__Task goal__: Exact copies of all entries are expected.

(Collected data)

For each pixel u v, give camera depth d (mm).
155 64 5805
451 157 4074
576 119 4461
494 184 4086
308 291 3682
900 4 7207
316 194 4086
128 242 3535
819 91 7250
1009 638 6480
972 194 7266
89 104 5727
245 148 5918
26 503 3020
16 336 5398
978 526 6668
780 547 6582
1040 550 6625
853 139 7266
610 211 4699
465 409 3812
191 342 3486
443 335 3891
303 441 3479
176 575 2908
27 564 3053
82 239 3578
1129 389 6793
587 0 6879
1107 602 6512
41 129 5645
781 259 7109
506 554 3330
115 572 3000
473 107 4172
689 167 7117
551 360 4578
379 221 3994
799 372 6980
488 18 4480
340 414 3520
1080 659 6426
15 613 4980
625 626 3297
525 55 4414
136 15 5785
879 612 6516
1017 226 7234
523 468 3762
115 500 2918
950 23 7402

__Task result__:
For each pixel u v, give camera depth d (mm).
155 64 5805
451 157 4074
576 119 4461
494 184 4086
308 291 3682
900 4 7207
316 194 4086
128 242 3535
819 91 7250
1009 638 6480
972 194 7266
89 104 5727
245 148 5918
26 503 3020
16 336 5398
978 526 6668
780 547 6582
1040 550 6625
853 139 7266
610 211 4699
465 409 3812
191 342 3486
443 335 3891
303 441 3479
176 575 2908
27 564 3053
82 239 3578
1129 389 6793
587 0 6879
1107 602 6512
41 129 5645
781 259 7109
506 554 3330
115 572 3000
473 107 4172
689 167 7117
551 360 4578
379 221 3994
799 372 6980
488 18 4480
340 414 3520
1080 659 6426
15 613 4980
625 626 3297
525 55 4414
136 15 5785
879 612 6516
1017 226 7234
523 468 3762
115 500 2918
950 23 7402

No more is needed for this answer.